--- Exercise instructions ---
(1) What percentage of respondents are female, according to the R plotting thread?
(2) Please extend the R plotting thread beyond its final sentence, writing the rest of the answer that opens by welcoming Tania.

--- Provided passage ---
2

I'm a beginner at R and am having trouble making a plot that shows different responses (male vs female) as to how they rate their health status("Poor", "Fair", "Good", "Very Good", "Excellent"). The problem is that there are more females than male respondents, so I made a little function to try to mutate the y-axis from count to percentages. Can someone please help? Here is the code:

brfss2013 %>% 
filter(!is.na(sex))%>%
count(sex) %>% 
mutate(perc = n / nrow(brfss2013)) -> brfss2

brfss2013%>%
filter(!is.na(sex))%>% 
filter(!is.na(genhlth))%>% 
group_by(sex, genhlth)%>%  
ggplot(brfss2013, mapping = aes(x = genhlth) + geom_bar(aes(fill = brfss2$sex),position = 
"dodge") + scale_fill_brewer("Gender") + labs(title = "Reported generalhealth - by gender", x = 
"general health - reported")
  • 1
    Hi - can you please post a [reproducible example](https://stackoverflow.com/questions/5963269/how-to-make-a-great-r-reproducible-example). Its extremely difficult for us to help you without being able to run your code – Conor Neilson Mar 21 '20 at 19:02
  • Hi Conor, So, I still can't make one, as I am really, really new - 4 weeks ago I couldn't even run simple commands in RStudio. The data has 330 columns and 490,000 lines, so I don't know how representative a random sample would really be, anyway. – Tania Pescarini Mar 21 '20 at 20:01
  • Hi Conor, So, I still can't make one, as I am really, really new - 4 weeks ago I couldn't even run simple commands in RStudio. The data has 330 columns and 490,000 lines, so I don't know how representative a random sample would really be, anyway. Just one question: the first function brfss2$perc [1] 0.4093600 0.5906258, we see that 40.93% of respondents are male and 59.06% are female. So is it possible to create a line of code to sample randomly only 69.3% of females, so to roughly equal female and male respondents? Would it be a valid solution? – Tania Pescarini Mar 21 '20 at 20:14

1 Answers1

1

@Tania - welcome to SO!

--- Dataset ---
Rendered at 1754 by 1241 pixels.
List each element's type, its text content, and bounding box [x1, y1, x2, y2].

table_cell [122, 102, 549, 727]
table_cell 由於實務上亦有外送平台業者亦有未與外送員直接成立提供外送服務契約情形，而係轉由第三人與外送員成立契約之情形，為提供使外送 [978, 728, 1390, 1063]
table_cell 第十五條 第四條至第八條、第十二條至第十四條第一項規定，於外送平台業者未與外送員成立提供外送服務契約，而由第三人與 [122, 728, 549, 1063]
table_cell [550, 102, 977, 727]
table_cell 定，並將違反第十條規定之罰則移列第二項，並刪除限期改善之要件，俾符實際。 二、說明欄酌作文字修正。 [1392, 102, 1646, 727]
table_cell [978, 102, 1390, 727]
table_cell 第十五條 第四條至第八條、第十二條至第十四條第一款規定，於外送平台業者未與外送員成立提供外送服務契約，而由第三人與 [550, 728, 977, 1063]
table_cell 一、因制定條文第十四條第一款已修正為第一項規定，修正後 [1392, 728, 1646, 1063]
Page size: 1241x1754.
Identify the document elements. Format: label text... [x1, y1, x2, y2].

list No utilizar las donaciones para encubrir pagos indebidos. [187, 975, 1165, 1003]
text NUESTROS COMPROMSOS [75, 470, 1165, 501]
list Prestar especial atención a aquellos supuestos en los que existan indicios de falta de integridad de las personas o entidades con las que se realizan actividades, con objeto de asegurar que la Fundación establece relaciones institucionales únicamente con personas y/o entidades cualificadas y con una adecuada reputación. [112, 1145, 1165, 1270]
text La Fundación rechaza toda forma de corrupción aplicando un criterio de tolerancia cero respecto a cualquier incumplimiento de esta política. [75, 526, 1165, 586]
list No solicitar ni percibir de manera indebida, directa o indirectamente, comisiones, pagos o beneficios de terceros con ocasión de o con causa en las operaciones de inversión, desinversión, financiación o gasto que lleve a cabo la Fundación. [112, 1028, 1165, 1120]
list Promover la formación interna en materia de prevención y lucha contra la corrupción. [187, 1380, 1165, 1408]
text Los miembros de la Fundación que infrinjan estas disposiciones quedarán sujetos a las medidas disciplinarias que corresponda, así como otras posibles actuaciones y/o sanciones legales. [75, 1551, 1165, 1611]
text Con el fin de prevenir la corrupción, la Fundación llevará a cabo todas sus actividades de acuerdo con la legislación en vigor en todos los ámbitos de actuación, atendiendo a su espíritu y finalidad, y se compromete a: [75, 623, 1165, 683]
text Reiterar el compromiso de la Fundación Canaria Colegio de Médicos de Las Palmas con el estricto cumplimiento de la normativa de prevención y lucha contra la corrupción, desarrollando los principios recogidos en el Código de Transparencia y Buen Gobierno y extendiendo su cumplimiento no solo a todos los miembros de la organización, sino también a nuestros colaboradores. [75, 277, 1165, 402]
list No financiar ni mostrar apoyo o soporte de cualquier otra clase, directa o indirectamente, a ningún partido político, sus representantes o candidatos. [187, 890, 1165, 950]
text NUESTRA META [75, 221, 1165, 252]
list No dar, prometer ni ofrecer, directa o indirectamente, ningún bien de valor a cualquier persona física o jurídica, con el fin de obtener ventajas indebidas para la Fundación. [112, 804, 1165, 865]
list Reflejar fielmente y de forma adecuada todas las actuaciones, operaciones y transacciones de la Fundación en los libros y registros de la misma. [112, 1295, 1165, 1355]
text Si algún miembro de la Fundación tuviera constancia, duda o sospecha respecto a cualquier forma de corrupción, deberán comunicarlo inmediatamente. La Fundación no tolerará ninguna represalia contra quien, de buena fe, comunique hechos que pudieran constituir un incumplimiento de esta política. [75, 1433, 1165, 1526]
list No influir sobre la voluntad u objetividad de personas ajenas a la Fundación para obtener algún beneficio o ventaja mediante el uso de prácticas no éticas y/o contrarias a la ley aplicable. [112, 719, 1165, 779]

--- Results for each task ---
(1) 59.06%

(2)
It is not entirely clear what your final desired plot should look like. But here is one potential way to pursue this. This example is based on BRFSS 2018 data.

First, it appears you would like to remove rows with NA.

Second, you can filter on those that have the expected SEX1 and GENHLTH values, to exclude those that answered "not sure" or "refused."

Next, you can group_by both columns, and compute the percentages. Note the order in your group_by matters, it will give different results. By the grouping here, I wanted % to add up to 100 across GENHLTH (for each sex).

Finally, you can plot using the percentage as the vertical axis.

library(tidyverse)

BRFSS_b %>%
  drop_na() %>%
  filter(SEX1 == 1 | SEX1 == 2,
         GENHLTH >= 1 & GENHLTH <=5) %>%
  group_by(SEX1, GENHLTH) %>%
  summarise(n = n()) %>%
  mutate(perc = n*100 / sum(n)) %>%
  ggplot(mapping = aes(x = factor(GENHLTH), y = perc, fill = factor(SEX1))) + 
           geom_bar(stat = "identity", position = position_dodge()) + 
           scale_fill_brewer("Gender") + 
           labs(title = "Reported generalhealth - by gender", x = "general health - reported", y = "percent")

Output

plot of percentage vs gen health by sex

The data generated for ggplot looks like this:

# A tibble: 10 x 4
# Groups:   SEX1 [2]
    SEX1 GENHLTH     n  perc
   <dbl>   <dbl> <int> <dbl>
 1     1       1 33272 16.9 
 2     1       2 63670 32.3 
 3     1       3 63411 32.2 
 4     1       4 26554 13.5 
 5     1       5  9962  5.06
 6     2       1 38454 16.1 
 7     2       2 78260 32.8 
 8     2       3 74531 31.3 
 9     2       4 34053 14.3 
10     2       5 13057  5.48

Edit 3/23/20:

If you want to plot "counts" instead of percent, you can do the following for ggplot. You probably need to add to geom_bar stat="identity" and make sure your variables are factors (if not already converted).

ggplot(mapping = aes(x = factor(GENHLTH), y = factor(n))) + 
  geom_bar(stat = "identity", aes(fill = factor(SEX1)), position = "dodge") + 
  scale_fill_brewer("Gender") + 
  labs(title = "General health by gender", x = "reported general health")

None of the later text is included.